Baker is the latest in a line of moderate Republican governors to lead Massachusetts. He and former governors Mitt Romney, Jane Swift, Paul Cellucci and Weld all embraced a brand of fiscally conservative, socially liberal policies that enabled them to win over independent and Democratic voters here.

In a state that has championed abortion rights, gay marriage and guaranteed health care, sometimes referred to as “Romneycare,” a social conservative has not won statewide office in recent memory. Campbell is looking to break that spell.

Her claim that schools are teaching sexually inappropriate content to young children mirrors national Republican party talking points, which include fearmongering on topics ranging from critical race theory to false allegations that Democrats are grooming children for sexual exploitation.

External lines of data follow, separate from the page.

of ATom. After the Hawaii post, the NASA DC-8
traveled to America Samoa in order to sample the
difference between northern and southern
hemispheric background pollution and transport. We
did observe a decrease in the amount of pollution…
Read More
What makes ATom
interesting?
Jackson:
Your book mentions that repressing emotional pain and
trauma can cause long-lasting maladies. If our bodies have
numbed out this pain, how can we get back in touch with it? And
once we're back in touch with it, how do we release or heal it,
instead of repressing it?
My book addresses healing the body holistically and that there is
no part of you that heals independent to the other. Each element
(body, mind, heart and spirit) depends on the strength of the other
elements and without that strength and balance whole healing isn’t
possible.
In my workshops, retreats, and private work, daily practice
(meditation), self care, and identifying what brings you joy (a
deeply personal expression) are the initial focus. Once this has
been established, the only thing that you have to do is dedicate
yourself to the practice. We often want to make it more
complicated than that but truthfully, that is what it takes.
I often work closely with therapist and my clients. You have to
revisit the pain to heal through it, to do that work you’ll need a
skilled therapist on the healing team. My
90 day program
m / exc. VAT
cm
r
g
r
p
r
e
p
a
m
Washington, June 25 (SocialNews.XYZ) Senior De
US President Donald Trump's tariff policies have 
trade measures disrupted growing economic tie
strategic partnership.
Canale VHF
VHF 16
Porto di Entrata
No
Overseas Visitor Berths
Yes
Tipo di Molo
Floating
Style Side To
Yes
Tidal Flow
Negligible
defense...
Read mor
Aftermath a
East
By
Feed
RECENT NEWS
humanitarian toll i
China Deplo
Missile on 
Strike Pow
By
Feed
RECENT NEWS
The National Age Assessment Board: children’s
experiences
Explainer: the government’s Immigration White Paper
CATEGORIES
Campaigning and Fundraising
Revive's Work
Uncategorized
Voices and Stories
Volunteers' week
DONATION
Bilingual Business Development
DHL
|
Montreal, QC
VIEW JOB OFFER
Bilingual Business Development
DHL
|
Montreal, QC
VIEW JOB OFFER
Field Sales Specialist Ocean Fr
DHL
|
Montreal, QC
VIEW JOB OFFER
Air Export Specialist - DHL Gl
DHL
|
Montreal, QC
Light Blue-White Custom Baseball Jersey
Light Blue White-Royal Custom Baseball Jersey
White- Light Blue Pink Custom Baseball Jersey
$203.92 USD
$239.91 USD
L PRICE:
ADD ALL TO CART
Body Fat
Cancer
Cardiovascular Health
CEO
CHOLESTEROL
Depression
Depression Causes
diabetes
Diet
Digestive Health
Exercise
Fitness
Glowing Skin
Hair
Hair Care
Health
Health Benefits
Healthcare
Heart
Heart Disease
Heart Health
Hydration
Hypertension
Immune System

Reached by phone, Campbell doubled down on her claim that texts encouraging child sex are everywhere in Massachusetts.

“It’s in the libraries, in the books, it’s in the school curriculum,” she said. “It’s happening in a lot of remote towns in Massachusetts, which is scary. It’s very graphic.”

Campbell may be out of step with the larger Massachusetts electorate, but her breed of politics is in keeping with state GOP chairman and former state Rep. Jim Lyons, who wrested control of the state party from Baker loyalists and has pushed its platform hard right.

Campbell is also on the same page as many other Black Republicans in Massachusetts, according to state committee member Rachel Kemp, a former assistant secretary for economic affairs in the Weld administration.

“Black Republicans, for the most part, are socially conservative,” Kemp said. “The party itself doesn’t realize how conservative the Black Republican constituency is.”

Kemp lives in and knocks doors in Dorchester’s Ward 14, a predominantly Black and Latino ward where in 2020 Trump received 709 of the 11,379 votes cast — just shy of 6%. She says the rightward shift in the party hasn’t at all alienated Black Republicans.

Republican activist Robert Fortes, a real estate broker who lives in Hyde Park, says his own politics have shifted from Baker’s brand of Republicanism, which he calls “country club Republicanism” to the more populist politics of Trump’s party.

“Should we be the world’s police?” he said. “Should we be sending $40 billion to Ukraine when we have problems here?”

Campbell says the state party’s rightward shift is in keeping with traditional Republican values.

“It’s going back to our roots and the core of what the Republican Party set out to do,” she said. “We’re going back to the traditional core values that made this country great: family, opportunity, freedom.”

The party’s favored gubernatorial candidate, Trump supporter Geoff Diehl, has cleaved to the same hard right stands as state leadership. Although he disavowed Campbell’s use of foul language on the convention floor, he backed her assertion that schools are teaching children inappropriate lessons about sex and sexuality in an interview with the Boston Globe and said Democratic control of the governor’s office would lead to “indoctrination” of children in the state.

If Republicans lose the corner office, Fortes says it will almost certainly weaken the party, making it harder for GOP candidates here to raise money, noting that past Republican governors were able to help local candidates tap into national donors.

“This is not an easy state for Republicans, outside the governor’s office,” he said. “It’s a value-added when you have to top elected official in the state.”

Diehl could use some of that value-added. He reported $296,441 in his campaign coffers as of April 30, far less than the $2 million Democrat Maura Healy has in her war chest. Campbell reported a balance of just $633.

The news reports of her speech, including a clip of her controversial speech posted on social media, may be the best media coverage she’s had yet.

For now, Campbell said she’s focused on getting her message out and expanding her base.

“We’re a new wave of diverse Republicans and we’re reaching people,” she said.